Required action ▸
Go through the lines below, tally those that include the word "serif", and give only the tally.
(Beginning of Information supplied)
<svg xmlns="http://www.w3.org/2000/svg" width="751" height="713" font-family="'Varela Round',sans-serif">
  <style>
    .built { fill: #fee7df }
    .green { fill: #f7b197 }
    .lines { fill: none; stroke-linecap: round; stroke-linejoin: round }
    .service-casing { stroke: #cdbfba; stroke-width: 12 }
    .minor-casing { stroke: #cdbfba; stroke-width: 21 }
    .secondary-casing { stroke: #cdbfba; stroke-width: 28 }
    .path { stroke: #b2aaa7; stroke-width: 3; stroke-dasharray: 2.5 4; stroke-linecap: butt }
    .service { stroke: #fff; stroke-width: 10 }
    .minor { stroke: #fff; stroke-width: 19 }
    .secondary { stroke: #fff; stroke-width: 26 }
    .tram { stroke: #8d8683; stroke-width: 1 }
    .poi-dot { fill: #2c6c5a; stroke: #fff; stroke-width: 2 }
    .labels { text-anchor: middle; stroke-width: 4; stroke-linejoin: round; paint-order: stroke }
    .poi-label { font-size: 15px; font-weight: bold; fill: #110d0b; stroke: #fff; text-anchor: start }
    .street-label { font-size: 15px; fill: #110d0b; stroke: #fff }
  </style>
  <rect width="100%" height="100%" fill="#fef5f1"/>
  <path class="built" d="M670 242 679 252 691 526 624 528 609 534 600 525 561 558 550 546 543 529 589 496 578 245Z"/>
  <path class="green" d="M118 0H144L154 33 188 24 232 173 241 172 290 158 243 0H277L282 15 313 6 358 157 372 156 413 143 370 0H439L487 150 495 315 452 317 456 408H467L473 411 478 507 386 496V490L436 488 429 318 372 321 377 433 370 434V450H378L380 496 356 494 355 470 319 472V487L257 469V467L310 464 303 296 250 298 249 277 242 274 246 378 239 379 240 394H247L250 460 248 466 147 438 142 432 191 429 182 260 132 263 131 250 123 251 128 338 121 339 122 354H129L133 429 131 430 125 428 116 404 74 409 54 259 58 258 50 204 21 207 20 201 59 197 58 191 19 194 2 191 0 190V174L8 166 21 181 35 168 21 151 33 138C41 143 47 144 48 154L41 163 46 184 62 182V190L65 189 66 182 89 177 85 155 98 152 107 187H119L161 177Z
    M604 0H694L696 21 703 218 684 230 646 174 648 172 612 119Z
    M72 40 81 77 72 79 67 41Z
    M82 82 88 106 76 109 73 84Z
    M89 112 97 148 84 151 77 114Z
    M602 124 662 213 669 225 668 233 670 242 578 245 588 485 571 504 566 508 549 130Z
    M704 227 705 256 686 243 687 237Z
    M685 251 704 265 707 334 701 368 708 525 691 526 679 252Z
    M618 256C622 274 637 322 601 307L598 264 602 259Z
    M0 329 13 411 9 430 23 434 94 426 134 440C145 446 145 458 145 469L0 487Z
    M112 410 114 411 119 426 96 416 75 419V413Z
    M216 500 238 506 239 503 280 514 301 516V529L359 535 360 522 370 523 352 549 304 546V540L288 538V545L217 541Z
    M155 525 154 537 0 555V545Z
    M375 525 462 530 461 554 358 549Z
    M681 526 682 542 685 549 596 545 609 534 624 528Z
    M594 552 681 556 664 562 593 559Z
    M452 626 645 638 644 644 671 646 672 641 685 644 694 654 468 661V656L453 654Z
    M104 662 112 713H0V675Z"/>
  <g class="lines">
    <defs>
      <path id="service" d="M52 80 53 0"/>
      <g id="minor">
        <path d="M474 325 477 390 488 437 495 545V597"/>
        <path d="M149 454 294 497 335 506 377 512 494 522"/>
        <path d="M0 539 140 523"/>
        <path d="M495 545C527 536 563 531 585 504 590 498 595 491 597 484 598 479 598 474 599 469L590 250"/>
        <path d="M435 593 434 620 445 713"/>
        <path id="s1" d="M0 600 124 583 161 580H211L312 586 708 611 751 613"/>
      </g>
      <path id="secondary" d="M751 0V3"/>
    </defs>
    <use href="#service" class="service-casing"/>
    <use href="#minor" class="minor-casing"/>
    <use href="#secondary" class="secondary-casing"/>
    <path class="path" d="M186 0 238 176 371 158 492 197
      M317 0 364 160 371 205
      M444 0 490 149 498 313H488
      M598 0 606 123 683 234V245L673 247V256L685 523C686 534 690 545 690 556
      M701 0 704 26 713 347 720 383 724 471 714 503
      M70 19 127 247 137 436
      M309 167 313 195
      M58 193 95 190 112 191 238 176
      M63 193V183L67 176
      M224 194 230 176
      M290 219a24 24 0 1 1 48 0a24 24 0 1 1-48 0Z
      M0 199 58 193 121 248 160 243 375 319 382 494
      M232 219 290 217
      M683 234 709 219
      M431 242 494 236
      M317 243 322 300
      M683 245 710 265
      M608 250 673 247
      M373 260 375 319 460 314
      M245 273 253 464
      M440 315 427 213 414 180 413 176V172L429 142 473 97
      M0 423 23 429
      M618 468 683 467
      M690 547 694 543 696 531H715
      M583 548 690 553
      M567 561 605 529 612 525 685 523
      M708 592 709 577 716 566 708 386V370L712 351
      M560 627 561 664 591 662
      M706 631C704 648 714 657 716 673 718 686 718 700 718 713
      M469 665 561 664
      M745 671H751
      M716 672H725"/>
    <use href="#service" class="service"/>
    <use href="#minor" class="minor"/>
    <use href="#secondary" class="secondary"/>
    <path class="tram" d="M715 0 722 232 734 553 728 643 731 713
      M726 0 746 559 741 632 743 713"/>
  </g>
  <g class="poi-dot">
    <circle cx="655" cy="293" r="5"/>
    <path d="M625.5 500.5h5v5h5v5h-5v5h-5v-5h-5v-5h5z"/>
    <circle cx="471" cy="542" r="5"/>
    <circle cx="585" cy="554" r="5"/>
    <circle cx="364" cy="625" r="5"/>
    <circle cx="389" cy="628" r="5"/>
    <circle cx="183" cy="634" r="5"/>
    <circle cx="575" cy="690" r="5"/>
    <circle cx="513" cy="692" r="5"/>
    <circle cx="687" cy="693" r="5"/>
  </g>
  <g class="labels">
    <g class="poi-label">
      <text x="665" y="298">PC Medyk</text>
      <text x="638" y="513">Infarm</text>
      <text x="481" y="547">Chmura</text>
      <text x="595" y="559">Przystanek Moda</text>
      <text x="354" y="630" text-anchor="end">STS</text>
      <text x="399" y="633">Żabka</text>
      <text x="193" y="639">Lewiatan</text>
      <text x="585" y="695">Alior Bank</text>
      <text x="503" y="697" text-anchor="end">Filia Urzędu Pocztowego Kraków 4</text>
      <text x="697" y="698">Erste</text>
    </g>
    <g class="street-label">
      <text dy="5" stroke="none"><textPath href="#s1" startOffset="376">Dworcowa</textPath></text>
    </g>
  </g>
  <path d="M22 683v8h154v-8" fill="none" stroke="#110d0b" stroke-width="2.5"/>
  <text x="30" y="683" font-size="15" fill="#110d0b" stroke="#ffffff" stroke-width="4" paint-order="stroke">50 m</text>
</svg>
(End of Information supplied)
(Beginning of Information supplied)
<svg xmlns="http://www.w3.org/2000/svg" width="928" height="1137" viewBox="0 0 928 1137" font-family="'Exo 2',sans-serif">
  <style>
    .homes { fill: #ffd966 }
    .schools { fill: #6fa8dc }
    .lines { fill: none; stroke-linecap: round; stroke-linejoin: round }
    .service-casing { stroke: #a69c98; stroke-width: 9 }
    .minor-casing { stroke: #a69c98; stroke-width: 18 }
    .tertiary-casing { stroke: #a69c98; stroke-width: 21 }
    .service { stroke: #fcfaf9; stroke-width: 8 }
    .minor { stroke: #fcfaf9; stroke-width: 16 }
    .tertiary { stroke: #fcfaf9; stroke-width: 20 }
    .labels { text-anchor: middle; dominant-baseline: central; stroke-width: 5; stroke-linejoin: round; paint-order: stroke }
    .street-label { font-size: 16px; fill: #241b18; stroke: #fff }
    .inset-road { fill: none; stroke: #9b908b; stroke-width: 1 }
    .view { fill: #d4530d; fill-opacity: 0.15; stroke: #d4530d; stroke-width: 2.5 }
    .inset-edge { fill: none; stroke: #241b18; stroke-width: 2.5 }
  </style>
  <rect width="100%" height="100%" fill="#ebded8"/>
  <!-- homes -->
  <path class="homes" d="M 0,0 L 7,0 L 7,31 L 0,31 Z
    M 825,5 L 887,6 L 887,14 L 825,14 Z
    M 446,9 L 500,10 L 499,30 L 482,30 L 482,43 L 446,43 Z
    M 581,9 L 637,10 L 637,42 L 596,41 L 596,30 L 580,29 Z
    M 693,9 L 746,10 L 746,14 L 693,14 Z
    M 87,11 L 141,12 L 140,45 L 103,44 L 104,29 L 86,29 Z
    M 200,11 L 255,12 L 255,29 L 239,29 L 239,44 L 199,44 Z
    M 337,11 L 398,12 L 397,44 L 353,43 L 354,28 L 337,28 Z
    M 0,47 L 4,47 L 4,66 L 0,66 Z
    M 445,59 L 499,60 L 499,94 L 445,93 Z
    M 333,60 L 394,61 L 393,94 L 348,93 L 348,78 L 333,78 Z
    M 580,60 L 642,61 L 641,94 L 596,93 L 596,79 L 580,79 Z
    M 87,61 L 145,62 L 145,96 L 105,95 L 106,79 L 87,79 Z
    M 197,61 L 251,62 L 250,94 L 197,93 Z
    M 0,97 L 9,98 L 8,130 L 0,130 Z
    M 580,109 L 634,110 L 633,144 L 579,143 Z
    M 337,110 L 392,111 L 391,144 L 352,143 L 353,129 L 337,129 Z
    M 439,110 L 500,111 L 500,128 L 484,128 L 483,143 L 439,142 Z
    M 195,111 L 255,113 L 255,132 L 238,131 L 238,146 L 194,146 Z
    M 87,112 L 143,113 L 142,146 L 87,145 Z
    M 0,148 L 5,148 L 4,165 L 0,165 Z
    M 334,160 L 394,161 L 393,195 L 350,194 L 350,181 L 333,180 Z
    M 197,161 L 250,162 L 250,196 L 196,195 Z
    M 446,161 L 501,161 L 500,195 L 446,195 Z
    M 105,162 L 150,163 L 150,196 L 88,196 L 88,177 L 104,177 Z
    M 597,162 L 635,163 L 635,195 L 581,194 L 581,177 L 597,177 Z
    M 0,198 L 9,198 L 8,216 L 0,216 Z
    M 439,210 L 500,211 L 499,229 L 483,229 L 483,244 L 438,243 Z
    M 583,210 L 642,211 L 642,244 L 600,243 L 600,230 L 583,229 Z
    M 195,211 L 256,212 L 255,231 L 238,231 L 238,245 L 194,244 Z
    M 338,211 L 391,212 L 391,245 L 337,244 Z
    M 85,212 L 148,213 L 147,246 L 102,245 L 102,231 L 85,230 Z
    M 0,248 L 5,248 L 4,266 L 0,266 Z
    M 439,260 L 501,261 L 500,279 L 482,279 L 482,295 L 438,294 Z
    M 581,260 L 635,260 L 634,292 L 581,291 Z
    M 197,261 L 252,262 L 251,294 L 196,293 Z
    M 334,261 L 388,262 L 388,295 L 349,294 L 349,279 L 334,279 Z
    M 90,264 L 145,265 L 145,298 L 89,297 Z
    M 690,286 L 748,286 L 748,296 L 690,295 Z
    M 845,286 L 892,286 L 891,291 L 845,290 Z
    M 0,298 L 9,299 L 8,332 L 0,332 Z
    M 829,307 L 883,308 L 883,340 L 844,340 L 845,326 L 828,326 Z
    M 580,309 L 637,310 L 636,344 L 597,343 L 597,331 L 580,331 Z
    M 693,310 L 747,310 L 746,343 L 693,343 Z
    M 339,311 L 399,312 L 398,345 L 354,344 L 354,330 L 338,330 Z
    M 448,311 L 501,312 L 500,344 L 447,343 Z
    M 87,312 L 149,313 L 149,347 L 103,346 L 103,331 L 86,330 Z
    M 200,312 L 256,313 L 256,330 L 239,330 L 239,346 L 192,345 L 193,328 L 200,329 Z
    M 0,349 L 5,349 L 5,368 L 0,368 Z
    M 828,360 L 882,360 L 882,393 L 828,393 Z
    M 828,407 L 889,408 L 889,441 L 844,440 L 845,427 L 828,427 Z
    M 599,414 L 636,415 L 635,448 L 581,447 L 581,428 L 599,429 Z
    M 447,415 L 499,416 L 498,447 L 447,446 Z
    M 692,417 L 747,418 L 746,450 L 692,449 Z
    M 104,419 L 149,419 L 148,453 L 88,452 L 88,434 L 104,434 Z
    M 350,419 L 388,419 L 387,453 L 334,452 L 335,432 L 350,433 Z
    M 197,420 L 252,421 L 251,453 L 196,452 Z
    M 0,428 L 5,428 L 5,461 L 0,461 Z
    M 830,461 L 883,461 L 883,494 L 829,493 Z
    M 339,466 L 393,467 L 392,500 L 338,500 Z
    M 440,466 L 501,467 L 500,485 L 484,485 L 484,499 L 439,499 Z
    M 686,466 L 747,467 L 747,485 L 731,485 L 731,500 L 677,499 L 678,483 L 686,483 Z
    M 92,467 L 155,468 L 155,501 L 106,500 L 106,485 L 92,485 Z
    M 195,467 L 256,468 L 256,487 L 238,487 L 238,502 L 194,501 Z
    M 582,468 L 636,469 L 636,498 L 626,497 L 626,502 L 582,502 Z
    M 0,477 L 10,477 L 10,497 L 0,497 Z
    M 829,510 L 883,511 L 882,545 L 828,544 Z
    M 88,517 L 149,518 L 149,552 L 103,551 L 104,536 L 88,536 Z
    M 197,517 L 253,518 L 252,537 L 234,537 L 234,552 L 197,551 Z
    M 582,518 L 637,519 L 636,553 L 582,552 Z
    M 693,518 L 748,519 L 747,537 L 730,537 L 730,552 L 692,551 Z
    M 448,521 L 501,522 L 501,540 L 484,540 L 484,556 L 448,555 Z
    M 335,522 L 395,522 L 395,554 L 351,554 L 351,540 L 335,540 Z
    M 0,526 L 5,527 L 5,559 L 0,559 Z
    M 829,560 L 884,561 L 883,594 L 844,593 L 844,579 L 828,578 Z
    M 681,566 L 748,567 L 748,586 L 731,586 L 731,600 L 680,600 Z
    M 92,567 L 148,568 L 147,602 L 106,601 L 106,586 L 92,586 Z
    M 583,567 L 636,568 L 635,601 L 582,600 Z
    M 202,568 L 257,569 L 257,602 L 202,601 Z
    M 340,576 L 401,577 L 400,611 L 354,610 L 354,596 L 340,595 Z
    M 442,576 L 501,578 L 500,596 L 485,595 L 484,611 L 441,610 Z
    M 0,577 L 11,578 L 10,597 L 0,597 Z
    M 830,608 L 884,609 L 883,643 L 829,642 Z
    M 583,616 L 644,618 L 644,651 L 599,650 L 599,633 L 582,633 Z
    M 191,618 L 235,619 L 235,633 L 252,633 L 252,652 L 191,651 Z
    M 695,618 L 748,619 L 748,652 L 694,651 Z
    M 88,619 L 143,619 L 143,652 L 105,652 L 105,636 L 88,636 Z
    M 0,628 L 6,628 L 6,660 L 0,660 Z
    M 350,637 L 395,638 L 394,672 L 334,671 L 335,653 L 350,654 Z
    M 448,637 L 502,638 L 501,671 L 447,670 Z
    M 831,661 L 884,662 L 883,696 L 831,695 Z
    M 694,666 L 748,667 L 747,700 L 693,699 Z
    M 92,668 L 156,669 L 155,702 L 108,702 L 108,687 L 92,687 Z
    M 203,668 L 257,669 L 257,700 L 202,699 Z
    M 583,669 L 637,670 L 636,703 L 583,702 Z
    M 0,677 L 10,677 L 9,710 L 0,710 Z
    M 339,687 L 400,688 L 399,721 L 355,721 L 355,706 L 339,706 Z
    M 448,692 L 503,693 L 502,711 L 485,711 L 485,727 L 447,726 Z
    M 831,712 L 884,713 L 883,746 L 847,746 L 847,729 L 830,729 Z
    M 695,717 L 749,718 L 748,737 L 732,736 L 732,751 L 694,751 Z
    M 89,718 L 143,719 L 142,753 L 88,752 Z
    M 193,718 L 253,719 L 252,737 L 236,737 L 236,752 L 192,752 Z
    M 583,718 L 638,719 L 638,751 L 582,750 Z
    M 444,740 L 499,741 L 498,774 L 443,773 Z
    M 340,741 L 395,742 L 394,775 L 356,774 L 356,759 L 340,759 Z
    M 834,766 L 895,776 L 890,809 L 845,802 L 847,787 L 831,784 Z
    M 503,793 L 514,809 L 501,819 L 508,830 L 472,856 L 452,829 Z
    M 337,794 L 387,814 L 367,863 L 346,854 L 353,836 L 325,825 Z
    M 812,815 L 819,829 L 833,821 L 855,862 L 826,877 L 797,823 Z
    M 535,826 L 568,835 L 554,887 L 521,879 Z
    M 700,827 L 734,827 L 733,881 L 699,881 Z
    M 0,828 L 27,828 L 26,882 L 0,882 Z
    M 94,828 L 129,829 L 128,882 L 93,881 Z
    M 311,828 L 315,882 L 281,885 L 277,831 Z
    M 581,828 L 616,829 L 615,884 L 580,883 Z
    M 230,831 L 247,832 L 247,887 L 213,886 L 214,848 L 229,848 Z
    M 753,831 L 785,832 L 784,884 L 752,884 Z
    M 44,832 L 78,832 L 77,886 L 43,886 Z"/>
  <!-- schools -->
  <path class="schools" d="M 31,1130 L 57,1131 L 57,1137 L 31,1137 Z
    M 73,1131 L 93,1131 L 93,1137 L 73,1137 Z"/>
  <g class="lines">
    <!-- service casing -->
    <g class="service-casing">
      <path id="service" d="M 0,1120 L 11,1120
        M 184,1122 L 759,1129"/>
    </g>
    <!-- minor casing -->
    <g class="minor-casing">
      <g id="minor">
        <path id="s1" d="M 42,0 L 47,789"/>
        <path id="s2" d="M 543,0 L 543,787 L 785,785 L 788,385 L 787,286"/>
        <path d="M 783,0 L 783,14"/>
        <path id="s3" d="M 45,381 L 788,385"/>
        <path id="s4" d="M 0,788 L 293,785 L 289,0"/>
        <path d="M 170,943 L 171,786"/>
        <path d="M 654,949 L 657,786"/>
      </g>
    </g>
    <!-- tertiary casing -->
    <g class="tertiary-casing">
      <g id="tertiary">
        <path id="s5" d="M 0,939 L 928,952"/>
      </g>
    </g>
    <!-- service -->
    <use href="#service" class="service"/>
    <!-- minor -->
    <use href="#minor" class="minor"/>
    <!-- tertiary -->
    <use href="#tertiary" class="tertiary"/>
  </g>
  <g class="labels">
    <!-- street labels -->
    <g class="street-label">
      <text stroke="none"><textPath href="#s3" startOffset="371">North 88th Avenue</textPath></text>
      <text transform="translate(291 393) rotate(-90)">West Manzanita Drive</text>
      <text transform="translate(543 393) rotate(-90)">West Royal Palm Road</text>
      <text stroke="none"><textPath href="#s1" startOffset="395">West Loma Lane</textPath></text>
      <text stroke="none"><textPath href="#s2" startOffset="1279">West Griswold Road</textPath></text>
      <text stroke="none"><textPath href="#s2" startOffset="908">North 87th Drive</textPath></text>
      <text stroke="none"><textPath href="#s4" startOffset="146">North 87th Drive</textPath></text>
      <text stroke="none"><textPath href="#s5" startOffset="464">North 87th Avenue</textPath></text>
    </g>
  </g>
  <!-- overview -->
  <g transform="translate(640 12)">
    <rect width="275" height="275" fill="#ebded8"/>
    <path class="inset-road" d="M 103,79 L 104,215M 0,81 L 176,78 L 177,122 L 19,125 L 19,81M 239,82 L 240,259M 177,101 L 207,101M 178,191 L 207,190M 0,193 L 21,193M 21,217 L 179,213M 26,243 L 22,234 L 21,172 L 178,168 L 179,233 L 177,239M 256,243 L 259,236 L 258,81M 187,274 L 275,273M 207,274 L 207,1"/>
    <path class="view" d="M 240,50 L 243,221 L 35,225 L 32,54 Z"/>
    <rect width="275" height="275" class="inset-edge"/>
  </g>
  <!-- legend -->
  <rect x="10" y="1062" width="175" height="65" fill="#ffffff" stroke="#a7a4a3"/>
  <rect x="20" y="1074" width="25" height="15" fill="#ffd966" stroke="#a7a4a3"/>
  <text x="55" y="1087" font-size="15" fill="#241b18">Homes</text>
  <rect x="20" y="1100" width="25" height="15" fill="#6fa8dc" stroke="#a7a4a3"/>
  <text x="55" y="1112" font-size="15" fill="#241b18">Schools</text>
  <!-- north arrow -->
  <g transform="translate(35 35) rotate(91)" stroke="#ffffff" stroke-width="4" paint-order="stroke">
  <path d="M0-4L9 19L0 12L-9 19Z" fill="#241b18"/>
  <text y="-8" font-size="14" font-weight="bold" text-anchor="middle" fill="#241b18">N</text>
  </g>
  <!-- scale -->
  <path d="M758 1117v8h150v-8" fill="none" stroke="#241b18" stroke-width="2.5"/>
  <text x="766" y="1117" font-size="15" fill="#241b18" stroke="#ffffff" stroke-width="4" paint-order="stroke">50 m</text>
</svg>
(End of Information supplied)
Expected answer ▸
2